Liz Smith reflects on why financial independence, above all else, is a woman’s greatest asset
“What are the most important things in life to you? What are your priorities?”
This seems to me to be the kind of question people are frequently asked. So, let’s just confine this discussion to women. I would say the invariable answer is this: “The most important thing to me is my significant other. Second, my family. Third, my friends.”
A few stalwart believers in the hereafter may say instead, “My relationship with my Creator” or “God” or “getting into heaven.” (It is too tiring to go into the religious side of things so let’s just accept a yes to the question on spirituality as “a given” and leave it at that.)
When I consider this question, I realize that once upon a time, when I was young and foolish and beset by my hormones and my ideals, that I would have romantically and foolishly said “my significant other.” Then “family” and “friends.” (Occasionally, when I think of the problems that have often occurred in my family, I might even put “friends” first.)
But, my darling readers, last year we were offered government findings that seem to shatter ancient shibboleths as to what constitutes poverty.
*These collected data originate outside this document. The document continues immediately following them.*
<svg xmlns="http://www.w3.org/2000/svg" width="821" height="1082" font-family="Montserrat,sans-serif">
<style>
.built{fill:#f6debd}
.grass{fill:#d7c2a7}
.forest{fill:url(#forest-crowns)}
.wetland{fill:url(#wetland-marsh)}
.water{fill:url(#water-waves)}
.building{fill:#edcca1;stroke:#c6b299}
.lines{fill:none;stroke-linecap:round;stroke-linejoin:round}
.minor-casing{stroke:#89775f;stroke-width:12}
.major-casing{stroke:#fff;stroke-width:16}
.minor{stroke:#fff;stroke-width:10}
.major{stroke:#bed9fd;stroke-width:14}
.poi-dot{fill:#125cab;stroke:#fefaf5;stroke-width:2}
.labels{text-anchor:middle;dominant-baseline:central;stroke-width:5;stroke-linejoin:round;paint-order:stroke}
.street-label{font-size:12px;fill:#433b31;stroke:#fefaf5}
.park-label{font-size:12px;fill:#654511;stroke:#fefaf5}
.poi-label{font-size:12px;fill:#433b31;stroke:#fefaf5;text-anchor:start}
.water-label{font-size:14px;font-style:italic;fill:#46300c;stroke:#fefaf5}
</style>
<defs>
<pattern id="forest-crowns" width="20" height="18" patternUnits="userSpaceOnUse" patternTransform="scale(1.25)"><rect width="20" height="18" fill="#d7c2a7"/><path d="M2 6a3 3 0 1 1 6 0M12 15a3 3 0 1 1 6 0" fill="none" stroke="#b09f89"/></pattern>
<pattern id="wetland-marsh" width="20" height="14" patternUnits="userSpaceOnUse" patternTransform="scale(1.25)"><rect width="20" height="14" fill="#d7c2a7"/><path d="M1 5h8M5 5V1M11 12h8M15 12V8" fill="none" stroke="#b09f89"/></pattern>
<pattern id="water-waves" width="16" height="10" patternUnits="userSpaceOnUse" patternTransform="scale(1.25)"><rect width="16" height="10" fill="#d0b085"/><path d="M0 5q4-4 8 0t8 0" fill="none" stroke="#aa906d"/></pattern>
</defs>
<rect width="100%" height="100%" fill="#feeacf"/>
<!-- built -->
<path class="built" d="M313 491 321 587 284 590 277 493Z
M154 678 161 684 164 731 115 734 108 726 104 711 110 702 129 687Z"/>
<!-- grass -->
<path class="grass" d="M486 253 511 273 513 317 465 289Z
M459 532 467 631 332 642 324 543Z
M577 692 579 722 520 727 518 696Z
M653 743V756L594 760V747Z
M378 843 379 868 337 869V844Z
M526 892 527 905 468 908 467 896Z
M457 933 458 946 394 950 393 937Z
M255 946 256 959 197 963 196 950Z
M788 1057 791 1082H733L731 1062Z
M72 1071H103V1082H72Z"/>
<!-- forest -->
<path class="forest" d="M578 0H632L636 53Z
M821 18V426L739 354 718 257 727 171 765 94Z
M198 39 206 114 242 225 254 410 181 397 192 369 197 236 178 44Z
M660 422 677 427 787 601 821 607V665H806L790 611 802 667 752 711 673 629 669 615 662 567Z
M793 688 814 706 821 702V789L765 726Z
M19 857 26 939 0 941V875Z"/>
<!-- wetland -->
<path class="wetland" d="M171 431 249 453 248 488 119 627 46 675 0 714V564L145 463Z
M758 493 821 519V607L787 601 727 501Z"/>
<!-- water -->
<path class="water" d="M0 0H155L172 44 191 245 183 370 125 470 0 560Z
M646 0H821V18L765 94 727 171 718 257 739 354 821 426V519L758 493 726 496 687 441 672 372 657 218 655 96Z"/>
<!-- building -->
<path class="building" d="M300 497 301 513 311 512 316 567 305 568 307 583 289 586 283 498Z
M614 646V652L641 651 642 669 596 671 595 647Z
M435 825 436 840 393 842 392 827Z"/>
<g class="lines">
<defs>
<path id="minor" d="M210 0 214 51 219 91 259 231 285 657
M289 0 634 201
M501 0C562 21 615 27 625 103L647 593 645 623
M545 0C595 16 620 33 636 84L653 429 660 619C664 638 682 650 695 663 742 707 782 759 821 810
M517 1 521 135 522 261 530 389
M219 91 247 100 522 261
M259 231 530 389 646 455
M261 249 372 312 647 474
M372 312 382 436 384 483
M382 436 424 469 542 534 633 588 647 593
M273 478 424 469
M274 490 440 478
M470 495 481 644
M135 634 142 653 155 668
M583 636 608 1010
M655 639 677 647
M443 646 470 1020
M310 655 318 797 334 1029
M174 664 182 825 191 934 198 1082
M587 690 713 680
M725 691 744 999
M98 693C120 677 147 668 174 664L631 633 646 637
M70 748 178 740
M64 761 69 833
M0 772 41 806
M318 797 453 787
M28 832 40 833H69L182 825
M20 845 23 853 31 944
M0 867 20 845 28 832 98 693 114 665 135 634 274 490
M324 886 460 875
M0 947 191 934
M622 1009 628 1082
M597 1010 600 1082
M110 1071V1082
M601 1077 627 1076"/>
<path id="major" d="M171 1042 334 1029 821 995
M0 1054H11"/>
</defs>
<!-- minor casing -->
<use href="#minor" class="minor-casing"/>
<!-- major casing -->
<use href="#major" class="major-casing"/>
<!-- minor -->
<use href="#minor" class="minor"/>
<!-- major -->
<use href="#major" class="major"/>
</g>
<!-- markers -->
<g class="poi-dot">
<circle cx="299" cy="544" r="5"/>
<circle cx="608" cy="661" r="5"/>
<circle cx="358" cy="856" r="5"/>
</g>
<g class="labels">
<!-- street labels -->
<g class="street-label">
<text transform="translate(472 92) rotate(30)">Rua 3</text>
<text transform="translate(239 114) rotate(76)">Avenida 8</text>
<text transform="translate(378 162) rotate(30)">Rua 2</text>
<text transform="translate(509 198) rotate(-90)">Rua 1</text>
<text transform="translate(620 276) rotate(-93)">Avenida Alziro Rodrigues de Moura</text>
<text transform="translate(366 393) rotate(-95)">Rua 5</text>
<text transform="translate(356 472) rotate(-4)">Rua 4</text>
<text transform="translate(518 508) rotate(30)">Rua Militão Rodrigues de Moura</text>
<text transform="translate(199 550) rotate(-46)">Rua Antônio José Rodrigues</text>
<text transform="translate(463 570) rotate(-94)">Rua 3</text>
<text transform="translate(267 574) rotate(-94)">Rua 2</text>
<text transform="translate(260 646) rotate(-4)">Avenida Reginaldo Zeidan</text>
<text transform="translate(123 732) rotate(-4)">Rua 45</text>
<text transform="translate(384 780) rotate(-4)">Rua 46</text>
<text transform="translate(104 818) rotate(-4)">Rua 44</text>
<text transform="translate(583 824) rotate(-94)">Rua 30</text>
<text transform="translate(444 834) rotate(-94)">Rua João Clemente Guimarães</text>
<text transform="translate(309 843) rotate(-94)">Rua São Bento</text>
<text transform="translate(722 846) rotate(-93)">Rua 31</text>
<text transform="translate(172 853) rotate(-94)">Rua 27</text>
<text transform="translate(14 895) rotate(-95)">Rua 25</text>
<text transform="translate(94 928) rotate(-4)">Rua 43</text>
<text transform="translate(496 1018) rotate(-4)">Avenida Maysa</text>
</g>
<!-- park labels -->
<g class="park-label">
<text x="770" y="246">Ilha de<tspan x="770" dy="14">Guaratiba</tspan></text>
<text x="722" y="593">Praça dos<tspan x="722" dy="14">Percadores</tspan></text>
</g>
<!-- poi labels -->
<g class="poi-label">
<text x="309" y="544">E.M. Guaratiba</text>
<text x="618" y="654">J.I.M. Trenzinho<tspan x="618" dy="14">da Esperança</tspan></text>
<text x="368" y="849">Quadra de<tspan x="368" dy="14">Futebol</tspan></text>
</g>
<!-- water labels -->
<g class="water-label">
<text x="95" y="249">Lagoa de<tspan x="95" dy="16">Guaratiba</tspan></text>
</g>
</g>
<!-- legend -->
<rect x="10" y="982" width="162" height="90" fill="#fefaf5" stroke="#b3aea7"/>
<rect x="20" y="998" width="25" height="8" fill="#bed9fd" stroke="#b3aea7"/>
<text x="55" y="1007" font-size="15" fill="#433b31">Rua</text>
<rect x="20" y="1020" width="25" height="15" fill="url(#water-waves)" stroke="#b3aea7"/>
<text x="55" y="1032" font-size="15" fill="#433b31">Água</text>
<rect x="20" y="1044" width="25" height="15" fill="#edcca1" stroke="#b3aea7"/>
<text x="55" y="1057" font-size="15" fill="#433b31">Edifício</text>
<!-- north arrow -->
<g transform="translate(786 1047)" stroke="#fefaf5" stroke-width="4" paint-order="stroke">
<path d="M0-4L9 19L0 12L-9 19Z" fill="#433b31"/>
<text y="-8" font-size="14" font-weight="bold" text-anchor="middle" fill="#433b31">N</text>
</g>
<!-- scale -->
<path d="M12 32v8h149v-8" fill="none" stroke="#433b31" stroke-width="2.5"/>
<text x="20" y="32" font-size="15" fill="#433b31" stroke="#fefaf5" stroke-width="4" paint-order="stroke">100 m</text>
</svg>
There was a horrid statistic doubling the number of elderly poor (people over 65) to 47 million.
And so I want to say that now, regarding the answer to the question of what’s most important for women should always be – a healthy regard for money, how to earn it, how to invest it, how to save it so that it staves off emergencies as well as a possible old age of desperation.
This single thing is more important than significant others, family or friends. I don’t say abandon any of these. You can and will probably work at them all your life. And you should. But I think the most important thing for every woman is to become and remain financially independent.
I’VE BEEN lucky. After working in journalism and TV production for many years for a pittance, I finally won a byline, got a column of my own, found myself in demand, became a TV performer and made a lot of money for a while. I also wrote a bestselling book or two. I was careless about spending and giving away.
Later, I was advised by a giant friend to put my money in guaranteed Treasury Bonds and not touch it, which is what I did. And that saved money is what I live on now. Here’s the catch: I have never believed I have saved enough money to be really comfortable. So after I lost my last journalism job with The New York Post, I began to worry again. These days I sometimes stay awake at night, obsessing about money, security and safety, the same way I did when I was a poorly paid, ink-stained journalist. I fear not having quite enough. So the mythic worry is almost as real as the real thing. I sometimes drive myself crazy with anxiety. Over money!
I wish now, way back when I was at the University of Texas, instead of spending an extra year there working on my masters in advanced English, I had gone into the business school and learned the mechanics of handling money.
And a friend of mine, who is a giant of ethics in journalism, said to me the other day, “Oh, my God. If I knew then what I know now. I would have traded a few of my training years, clawing my way up the journalism ladder, for just three years of working in high finance and feathering my nest first. In other words, why wasn’t I an investment banker for three years?”
People like me, who were always proud of their idealistic cultured approach to learning, now wish they hadn’t been so cavalier about long division, fractions and, yes, even adding and subtracting.
JUST ONE more thing. If you pay attention to math, to making money, to saving and investing money wisely – your family and friends will like you much better than because you can quote Shakespeare. In fact, the better off you are, the more they’ll adore you and try to get along with you.
I’m sorry to have become such a philistine, but money and security is No. 1 for happy women – dames with money in the bank can bake cookies and geisha around if they want to while they are “treating” their friends and making everybody else feel safe and secure.
Now let the damning of Liz to hell for her materialistic take on life begin. I enjoy a good argument.